Recklinghausen-Suderwich. Überlegungen für eine Urlaubsreise in der Nach-Corona-Zeit angestellt? Soll ja zum Ende des Sommers hin wieder möglich sein. Also schon mal in Reiseprospekten blättern! Aber aufgepasst: Beschreibungen im Prospekt solltest du kritisch lesen.

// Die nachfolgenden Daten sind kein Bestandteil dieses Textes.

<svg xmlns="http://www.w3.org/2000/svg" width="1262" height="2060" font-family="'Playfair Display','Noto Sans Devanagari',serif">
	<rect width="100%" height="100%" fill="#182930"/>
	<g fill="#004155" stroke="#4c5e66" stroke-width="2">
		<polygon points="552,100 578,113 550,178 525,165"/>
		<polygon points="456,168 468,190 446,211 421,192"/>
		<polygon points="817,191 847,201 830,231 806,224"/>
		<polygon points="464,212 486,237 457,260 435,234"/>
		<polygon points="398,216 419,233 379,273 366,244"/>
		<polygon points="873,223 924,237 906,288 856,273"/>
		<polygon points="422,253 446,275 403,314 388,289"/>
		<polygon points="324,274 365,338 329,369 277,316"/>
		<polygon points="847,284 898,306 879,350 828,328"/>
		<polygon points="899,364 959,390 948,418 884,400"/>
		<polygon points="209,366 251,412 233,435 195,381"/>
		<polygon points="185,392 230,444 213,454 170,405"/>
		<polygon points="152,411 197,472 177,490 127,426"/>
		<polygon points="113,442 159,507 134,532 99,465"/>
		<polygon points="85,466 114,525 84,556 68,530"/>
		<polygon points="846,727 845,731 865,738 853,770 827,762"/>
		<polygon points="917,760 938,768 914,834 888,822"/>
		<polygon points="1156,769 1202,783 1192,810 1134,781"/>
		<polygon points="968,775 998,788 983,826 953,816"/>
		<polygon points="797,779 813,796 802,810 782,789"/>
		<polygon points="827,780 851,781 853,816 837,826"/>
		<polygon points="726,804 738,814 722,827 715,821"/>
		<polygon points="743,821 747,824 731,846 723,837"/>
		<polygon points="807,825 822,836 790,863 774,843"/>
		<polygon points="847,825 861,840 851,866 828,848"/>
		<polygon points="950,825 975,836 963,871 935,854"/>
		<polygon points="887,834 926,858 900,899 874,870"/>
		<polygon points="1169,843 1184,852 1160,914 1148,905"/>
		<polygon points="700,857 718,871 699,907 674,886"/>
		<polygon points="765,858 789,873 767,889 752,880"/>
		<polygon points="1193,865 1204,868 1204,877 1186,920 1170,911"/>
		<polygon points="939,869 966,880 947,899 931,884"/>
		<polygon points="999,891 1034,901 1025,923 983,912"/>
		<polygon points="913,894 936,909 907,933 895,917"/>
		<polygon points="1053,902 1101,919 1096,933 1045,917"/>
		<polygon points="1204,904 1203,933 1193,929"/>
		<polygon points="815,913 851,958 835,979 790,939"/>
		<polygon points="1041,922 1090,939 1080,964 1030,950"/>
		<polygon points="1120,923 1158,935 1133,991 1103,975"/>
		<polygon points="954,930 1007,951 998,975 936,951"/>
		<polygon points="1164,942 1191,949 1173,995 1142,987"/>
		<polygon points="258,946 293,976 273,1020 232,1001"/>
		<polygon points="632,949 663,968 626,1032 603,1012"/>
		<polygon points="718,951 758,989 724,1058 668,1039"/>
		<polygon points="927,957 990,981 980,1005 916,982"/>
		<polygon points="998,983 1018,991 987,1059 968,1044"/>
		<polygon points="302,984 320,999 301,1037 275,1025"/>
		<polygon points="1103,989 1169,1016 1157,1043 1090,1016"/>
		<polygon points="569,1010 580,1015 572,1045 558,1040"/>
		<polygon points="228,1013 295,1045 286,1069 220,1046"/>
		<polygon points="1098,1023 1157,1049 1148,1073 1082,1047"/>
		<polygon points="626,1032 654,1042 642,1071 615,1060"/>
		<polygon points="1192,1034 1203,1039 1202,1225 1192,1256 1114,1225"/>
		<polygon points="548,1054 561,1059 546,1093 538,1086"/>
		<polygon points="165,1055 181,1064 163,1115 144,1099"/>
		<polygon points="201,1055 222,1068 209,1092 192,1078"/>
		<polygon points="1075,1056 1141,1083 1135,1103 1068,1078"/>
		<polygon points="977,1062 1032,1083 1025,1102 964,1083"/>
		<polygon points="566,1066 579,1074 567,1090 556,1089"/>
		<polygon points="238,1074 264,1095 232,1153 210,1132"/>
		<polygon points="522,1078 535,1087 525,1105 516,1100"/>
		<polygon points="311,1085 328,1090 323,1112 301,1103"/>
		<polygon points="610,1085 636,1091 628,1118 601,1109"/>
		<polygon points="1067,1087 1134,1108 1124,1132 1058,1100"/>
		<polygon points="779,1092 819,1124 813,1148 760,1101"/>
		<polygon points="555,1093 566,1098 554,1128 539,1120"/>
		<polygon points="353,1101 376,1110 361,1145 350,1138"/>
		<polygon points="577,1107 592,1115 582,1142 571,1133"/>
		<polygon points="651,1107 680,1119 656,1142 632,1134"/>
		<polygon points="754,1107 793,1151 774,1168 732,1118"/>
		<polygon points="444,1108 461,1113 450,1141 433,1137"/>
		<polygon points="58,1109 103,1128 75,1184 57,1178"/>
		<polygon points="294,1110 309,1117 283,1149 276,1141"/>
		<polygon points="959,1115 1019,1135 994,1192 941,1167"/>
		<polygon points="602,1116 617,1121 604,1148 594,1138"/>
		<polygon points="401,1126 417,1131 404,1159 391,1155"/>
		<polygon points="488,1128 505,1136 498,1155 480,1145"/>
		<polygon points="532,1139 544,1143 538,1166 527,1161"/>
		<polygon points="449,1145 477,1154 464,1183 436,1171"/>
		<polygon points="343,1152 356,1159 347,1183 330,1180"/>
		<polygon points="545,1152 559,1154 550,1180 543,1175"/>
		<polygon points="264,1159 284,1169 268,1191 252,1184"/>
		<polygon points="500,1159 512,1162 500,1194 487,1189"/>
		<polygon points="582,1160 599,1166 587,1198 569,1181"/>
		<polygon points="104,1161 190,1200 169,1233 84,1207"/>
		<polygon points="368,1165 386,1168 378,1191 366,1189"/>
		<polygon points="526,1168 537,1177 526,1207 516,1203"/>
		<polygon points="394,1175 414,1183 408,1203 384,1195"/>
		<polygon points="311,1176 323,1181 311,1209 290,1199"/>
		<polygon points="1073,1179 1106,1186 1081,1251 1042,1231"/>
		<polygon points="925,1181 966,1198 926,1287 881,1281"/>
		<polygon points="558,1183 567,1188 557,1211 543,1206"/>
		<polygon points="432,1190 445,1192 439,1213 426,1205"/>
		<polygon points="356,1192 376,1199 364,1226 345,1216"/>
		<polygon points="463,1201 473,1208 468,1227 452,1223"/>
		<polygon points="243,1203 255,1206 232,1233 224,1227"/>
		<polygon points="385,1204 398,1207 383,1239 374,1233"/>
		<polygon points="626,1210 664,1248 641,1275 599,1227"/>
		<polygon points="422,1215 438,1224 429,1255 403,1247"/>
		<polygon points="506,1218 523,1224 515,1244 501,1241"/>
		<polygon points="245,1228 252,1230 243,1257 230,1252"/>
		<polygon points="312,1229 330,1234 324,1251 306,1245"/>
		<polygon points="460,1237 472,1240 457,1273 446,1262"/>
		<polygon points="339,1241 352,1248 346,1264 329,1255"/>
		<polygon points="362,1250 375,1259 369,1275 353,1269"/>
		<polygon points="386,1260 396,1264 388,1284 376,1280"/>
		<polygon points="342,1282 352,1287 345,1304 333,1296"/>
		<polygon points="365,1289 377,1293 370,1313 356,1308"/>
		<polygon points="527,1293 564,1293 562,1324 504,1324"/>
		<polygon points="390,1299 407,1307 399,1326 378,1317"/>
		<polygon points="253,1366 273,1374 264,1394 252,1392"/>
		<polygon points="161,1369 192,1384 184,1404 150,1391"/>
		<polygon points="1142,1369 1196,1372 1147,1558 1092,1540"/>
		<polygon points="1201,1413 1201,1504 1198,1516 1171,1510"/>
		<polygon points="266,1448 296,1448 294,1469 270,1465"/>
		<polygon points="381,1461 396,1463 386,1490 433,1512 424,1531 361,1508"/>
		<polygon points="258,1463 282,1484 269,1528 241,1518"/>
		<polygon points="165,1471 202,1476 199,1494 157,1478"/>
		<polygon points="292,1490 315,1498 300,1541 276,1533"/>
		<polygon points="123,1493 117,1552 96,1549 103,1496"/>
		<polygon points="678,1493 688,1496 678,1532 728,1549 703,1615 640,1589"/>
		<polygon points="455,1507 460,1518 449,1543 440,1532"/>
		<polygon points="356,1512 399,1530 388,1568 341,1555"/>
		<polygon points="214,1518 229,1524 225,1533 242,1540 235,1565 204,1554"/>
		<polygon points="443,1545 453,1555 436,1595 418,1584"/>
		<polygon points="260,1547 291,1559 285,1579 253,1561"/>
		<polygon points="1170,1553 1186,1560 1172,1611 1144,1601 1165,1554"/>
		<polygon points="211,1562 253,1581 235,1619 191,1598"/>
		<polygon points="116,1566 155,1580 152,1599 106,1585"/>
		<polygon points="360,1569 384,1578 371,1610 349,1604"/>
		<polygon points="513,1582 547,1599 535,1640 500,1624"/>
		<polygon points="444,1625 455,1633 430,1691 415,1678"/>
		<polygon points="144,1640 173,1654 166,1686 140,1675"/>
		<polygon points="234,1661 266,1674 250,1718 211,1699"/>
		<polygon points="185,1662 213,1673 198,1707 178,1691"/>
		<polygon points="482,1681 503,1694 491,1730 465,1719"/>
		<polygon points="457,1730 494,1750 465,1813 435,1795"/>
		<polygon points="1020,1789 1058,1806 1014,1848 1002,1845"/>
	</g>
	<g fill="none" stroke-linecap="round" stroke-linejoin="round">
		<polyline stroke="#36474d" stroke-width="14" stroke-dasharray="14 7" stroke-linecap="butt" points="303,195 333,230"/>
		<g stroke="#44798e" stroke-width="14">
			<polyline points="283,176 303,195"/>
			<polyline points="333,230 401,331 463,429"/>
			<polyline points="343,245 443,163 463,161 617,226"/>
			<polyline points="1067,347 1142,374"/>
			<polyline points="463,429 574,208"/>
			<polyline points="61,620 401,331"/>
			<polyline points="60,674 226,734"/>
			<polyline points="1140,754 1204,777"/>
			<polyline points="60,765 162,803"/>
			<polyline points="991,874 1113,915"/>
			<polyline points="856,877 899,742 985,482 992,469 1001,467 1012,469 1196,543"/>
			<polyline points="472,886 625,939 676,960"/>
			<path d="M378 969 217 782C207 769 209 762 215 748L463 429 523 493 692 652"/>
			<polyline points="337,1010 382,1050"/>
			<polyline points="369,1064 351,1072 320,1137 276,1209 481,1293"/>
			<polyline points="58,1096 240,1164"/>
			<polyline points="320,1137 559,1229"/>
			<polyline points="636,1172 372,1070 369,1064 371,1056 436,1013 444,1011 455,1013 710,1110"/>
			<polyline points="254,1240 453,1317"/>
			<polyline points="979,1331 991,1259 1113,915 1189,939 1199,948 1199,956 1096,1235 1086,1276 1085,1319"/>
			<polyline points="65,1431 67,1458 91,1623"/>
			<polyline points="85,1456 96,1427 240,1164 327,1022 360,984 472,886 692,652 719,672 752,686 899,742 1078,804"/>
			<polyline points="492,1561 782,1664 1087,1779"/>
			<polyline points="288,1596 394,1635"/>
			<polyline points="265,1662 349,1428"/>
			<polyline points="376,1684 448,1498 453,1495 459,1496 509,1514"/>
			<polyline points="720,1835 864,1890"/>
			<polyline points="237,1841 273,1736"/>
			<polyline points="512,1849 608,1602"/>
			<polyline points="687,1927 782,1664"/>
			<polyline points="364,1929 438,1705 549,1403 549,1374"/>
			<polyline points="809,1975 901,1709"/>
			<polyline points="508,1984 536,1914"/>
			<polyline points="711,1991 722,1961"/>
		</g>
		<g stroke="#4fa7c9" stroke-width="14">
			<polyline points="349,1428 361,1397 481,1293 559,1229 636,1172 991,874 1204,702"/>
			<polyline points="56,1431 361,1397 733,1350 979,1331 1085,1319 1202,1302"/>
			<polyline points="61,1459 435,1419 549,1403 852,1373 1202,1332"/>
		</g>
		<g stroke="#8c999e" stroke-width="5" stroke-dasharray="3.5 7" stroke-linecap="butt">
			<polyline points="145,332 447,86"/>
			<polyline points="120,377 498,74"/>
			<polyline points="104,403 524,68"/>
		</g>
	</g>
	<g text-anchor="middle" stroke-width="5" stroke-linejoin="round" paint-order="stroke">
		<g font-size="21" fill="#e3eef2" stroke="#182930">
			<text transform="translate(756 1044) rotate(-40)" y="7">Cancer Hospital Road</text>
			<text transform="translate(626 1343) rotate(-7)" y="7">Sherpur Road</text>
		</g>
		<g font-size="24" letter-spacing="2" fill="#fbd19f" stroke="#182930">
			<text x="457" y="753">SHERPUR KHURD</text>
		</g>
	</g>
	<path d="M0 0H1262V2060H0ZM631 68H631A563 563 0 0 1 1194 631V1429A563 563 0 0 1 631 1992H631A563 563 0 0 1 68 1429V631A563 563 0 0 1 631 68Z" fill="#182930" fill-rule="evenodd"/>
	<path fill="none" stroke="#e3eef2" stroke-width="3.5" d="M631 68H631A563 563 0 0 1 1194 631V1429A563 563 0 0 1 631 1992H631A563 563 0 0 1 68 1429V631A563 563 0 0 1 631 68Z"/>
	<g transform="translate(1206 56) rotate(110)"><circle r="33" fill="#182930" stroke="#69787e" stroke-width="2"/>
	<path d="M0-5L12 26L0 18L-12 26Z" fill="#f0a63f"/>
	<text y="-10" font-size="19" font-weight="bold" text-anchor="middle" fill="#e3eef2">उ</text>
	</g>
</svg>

Die Aussagen müssen zwar wahrheitsgemäß sein – sonst droht dem Anbieter Schadenersatzrisiko – sind jedoch oft raffiniert formuliert. Hier ein paar Beispiele:
Der Ort
Bei neuen Urlaubszentren liest man von einer aufstrebenden Gegend. Baustellen sind hier keine Seltenheit! An belebten Orten findet sich zumeist Rummel und Musik bis in die Nacht. Okay – wer’s mag! Die internationale Atmosphäre kann eine Umschreibung für feucht-fröhlich und laut sein. Nichts für Leute, die Entspannung suchen. Eine idyllische und sehr ruhige Lage lässt vermuten, dass hier "der Hund begraben" liegt.
Die Lage
Wer eine verkehrsgünstige oder zentrale Lage bucht, könnte an einer Hauptverkehrsstraße landen. Flughafennah liegt evtl. das Hotel in der Einflugschneise. Wer bei "direkt am Meer" von einem wunderbaren Strand träumt, sollte bedenken: Meer ist nicht gleich Strand, kann auch Steilküste sein. Auf einem naturbelassenen Strand solltest du mit einem Sonnenbad zwischen Gestrüpp und Müll rechnen.
Die Unterkunft
Zimmer zur Meerseite bedeutet nicht Meerblick. Liegt das Hotel in der dritten oder vierten Reihe, blickst du auf Häuser. Verschaff dir mal einen Eindruck mit Google-maps, Bing etc! Landestypischen Einrichtung oder "sauber und zweckmäßig eingerichtet" – mit allzu viel Komfort darfst du nicht rechnen. Das neu erbaute Hotel könnte noch eine Baustelle sein. Wird bei dem beheizbaren Pool das Wasser auch tatsächlich aufgeheizt?
Die Verpflegung
Kontinentales Frühstück: Brötchen, Marmelade und Kaffee. Der zurückhaltende Service = null Service? All inclusive bedeutet nicht nur Essen und Trinken bis zum Abwinken sondern, sofern auch Promille-Getränke inclusive sind, eine allgemein "alkoholisierte Stimmung".
Urlaubs-Ärger
Mängel, die du erst vor Ort entdeckst, sofort dem Reiseveranstalter anzeigen und Abhilfe verlangen. Willst du wegen sehr gravierender Mängel gleich wieder nach Hause fahren oder auf Kosten des Veranstalters zur Selbsthilfe greifen, musst du eine angemessene Frist setzen. Passiert nichts, müssen Beweise gesammelt werden: Fotos, Namen und Anschriften von Zeugen. Die Mängelliste von der Reiseleitung unterschreiben lassen! Dann mindert sich nachträglich der Reisepreis. Kosten (z. B. bei Umzug in ein anderes Hotel) kannst du später vom Reiseveranstalter einfordern.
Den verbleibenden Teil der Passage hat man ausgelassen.